Government cooling measures failed to deter property buyers at recent sales

Buying interest remains upbeat in some projects.

Stringent property cooling measures are not keeping property buyers off the market. Even as prices fell islandwide in 2Q14, recent sales nonetheless provided a level of support for struggling developers.

According to Colliers International, developers are now pricing their projects competitively in order to maintain sales momentum.

“Strong buying interest in the 845-unit Commonwealth Towers and 212-unit Kallang Riverside provided some level of support for prices – these projects benefitted from the pent-up demand, as there has been little launch activity in these two locations,” noted Chia Siew Chuin Director of Research & Advisory for Colliers.

Here’s more from Colliers:

In view of the continued enforcement of various government policies and loan curbs as well as purchasers’ cautious stance, developers are expected to price their projects competitively to maintain sales momentum. 

Given that private home prices have declined by 2.3% (according to flash estimates) over the first six months of 2014, the price fall for the entire of 2014 will likely come in at the lower end of the initial -5% to -8% forecast.

Although developer launches and sales activity picked up in 2Q 2014, this was generally achieved at the expense of a competitive pricing strategy, which resulted in a decline in the overall private residential price index.

For projects already on the market, such as The Panorama and Sky Habitat, developers were able to overcome the slowdown in buying momentum after prices were adjusted downwards.

For new projects, developers were able to draw buyers through attractive price points.
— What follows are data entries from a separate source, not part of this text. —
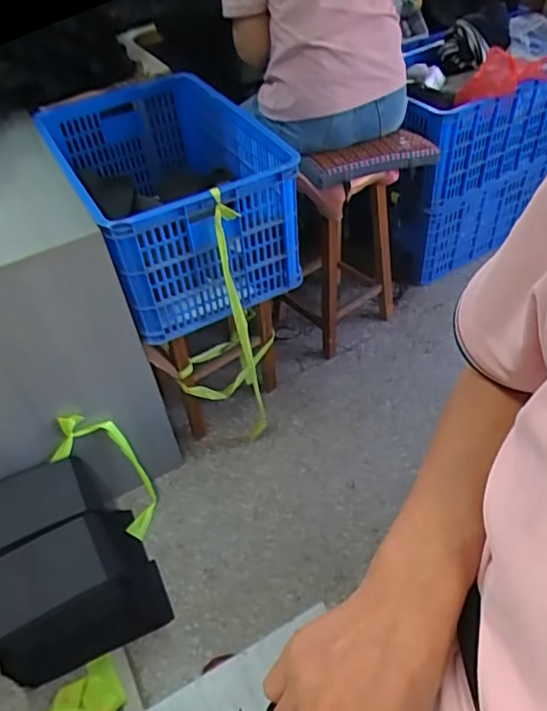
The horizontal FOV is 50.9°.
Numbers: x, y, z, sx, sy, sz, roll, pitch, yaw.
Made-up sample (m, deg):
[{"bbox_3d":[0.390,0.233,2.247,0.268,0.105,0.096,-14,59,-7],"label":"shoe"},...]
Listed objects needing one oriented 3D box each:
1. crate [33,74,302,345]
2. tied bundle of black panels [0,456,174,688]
[{"bbox_3d":[-0.273,-0.406,1.380,0.403,0.310,0.709,-25,48,-17],"label":"crate"},{"bbox_3d":[-0.449,0.429,1.236,0.308,0.293,0.351,-23,48,-16],"label":"tied bundle of black panels"}]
During the quarter, buyers continued to be drawn to projects with positive project attributes such as attractive pricing and good location.

Over the next six months, the air of caution is expected to linger on so long as the punitive cooling measures and stringent loan curbs remain in place.

This is on the back of persistent external headwinds, including the nagging risk of a hard landing in China and escalating crises in Iraq and Ukraine, the overall tentative growth in the global economy as well as the impending interest rate increase which could set in as early as 2015 along with the expected tapering of the United States Federal Reserve’s tapering programme.